Déjà particulièrement conséquent depuis trois ans, le décalage entre la situation économique et l’évolution des prix de l’immobilier devient donc de plus en plus extravagant.
Et ce, là aussi, principalement grâce ou à cause de la « planche à billets » de la BCE qui a permis de maintenir les taux d’intérêt des crédits sur des plus bas historiques. De la sorte, les ménages et les investisseurs ont pu continuer à s’endetter pour acheter malgré la crise et alimenter par là même la bulle immobilière. Seulement voilà : les arbres ne montent pas au ciel et plus les prix divergent de la réalité économique, plus la correction sera forte. Selon nos estimations, un retour à la normale se traduirait par une baisse de 10 % à 15 % des prix immobiliers à travers la France. Une correction qui serait d’ailleurs salutaire, ne serait-ce que pour redonner de la solvabilité à une demande fragile.
En effet, compte tenu des niveaux très élevés des prix immobiliers, de très nombreux Français ne peuvent pas accéder à la propriété. Il s’agit notamment des jeunes de 20 à 40 ans qui, souvent, n’ont d’ailleurs jamais été propriétaires. C’est malheureux à dire, mais à cause de prix trop élevés, ces jeunes et moins jeunes sont exclus du marché immobilier. Si les prix baissent, tous ces citoyens redeviendront solvables et pourront donc s’endetter pour acheter à des prix plus raisonnables. Ensuite, une fois la correction passée, les prix remonteront progressivement. L’immobilier restera donc un placement porteur à moyen terme. Il a simplement besoin d’un « Reset » pour pouvoir repartir sur des bases plus saines.

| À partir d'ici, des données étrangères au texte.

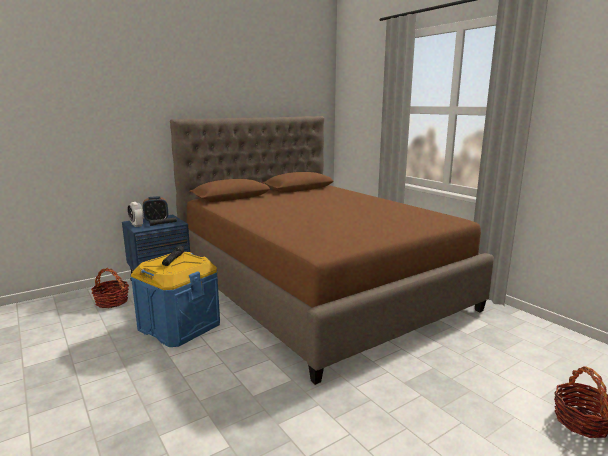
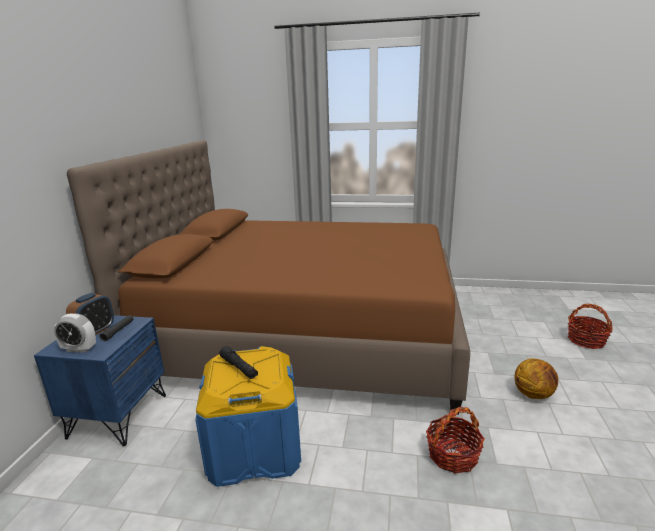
camera: 45 degrees left, 5 degrees up
basket [91,268,129,308] -> basket moved to [426,407,485,474]
none -> basketball [514,358,558,399]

En conclusion, il ne sert à rien de jouer au Tartuffe et de travestir la réalité en employant les grands moyens, de manière à engager la France dans une fuite en avant particulièrement dangereuse qui consiste à masquer la crise actuelle au détriment de la reprise à venir. Comme dans la comédie de Molière, le Tartuffe est toujours démasqué et la vérité finit forcément par triompher.